Our new physical server contains a Core 2 Duo E6600, 4GB RAM and 4 x 320 GB disks set up as RAID 5 with a spare disk. It’s very important to have lots of RAM for VMware, as each individual virtual server needs as much RAM as a normal physical box, so the more RAM the better. We decided to go with 4GB as it’s currently the most economical choice and should be enough for our needs.

On the physical box we just installed Windows Server 2003, Active Directory including DNS/DHCP and VMware Server. We decided to install Active Directory directly on the physical machine instead of a virtual one because the server is also acting as our file server. And because virtual machines don’t provide the same good IO performance as physical machines, we wanted to have the file server directly on the server.

VMware Server in action

We then set up the different virtual servers and moved all services and data files like our Subversion repository, emails and so on to the new servers. We also moved our virtual build machine to our new server. The build machine contains many IDEs and is responsible for compiling new versions of SmartInspect and building the help and setup files. When it’s building a new version, it consumes a lot of CPU and IO performance and we were curious how it would perform on our new system.

After using our new server(s) for some time now, I can say that the performance is much better than we actually hoped for. We can start a build on our virtual build machine and everything else like our email and Subversion servers are as fast as normal. And the 4GB RAM gives us enough capacity for more servers and development/tests machines in the future. The actual performance and required hardware obviously depends on the actual number of users you have and our two users are probably not very representative.
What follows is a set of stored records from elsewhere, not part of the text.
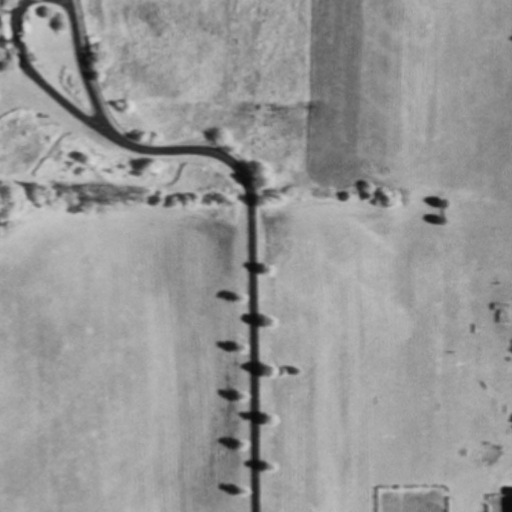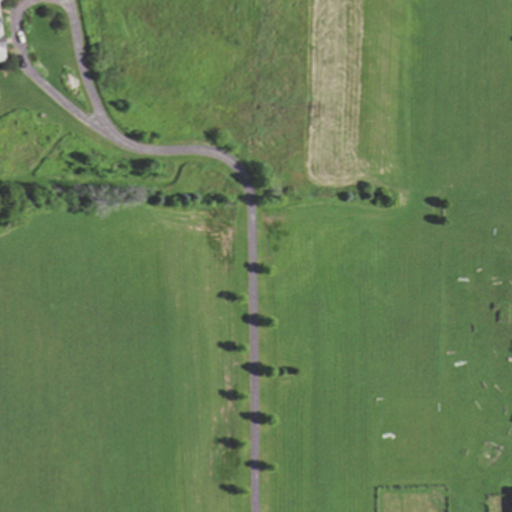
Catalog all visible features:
building: (0, 60)
road: (22, 63)
road: (248, 199)
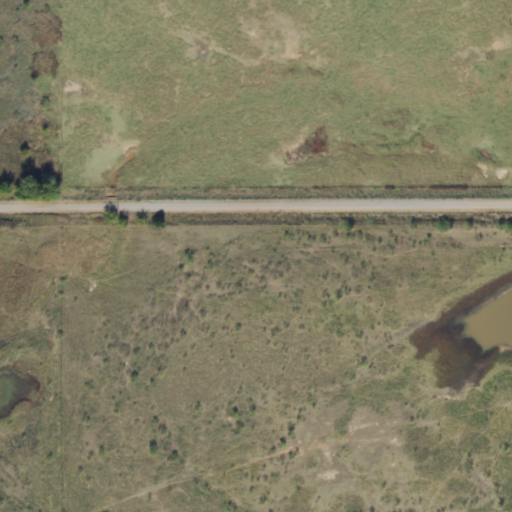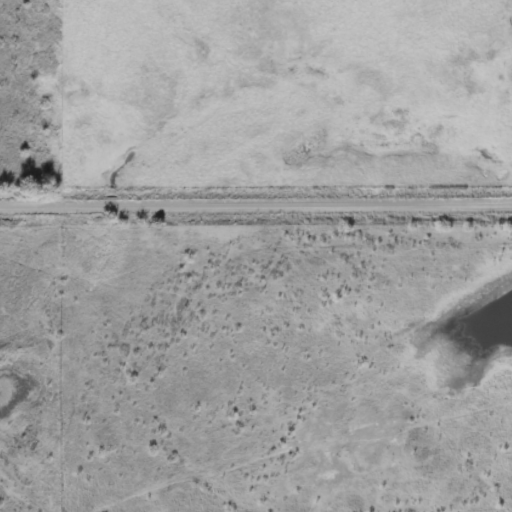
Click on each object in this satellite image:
road: (256, 228)
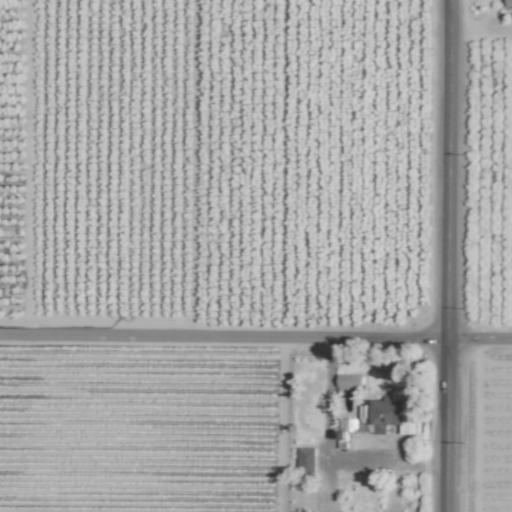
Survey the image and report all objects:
building: (508, 3)
road: (480, 29)
road: (448, 256)
road: (255, 335)
building: (349, 380)
building: (392, 416)
building: (306, 459)
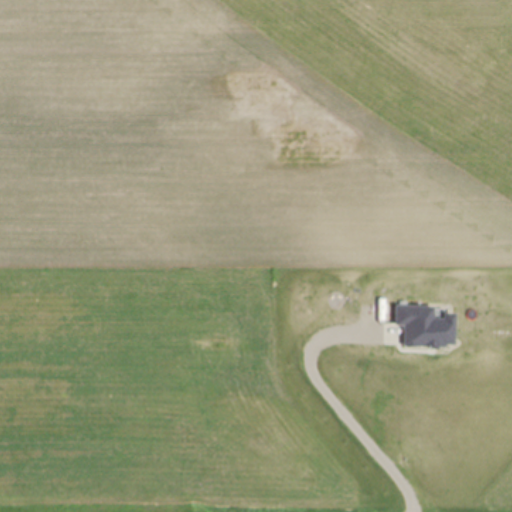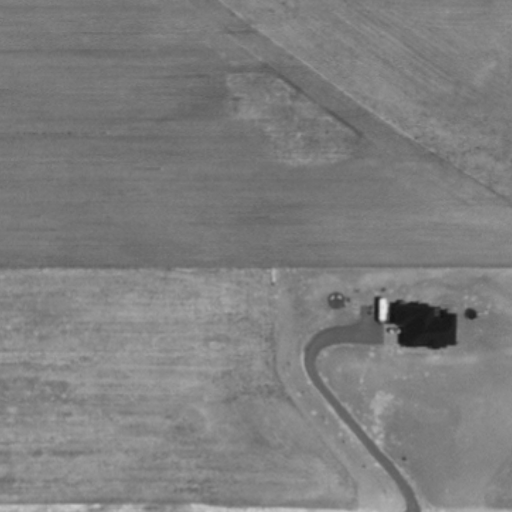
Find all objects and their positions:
road: (343, 398)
But based on my observations and tests, I suspect that such a server should easily handle all the common services like Subversion, E-Mail, File Server, Active Directory and web based applications for up to 10 users or more and therefore makes it a very economical solution for small ISVs. And besides the space and cost savings such virtual servers provide, it becomes ridiculous easy to backup entire servers just by copying or burning the virtual machine files.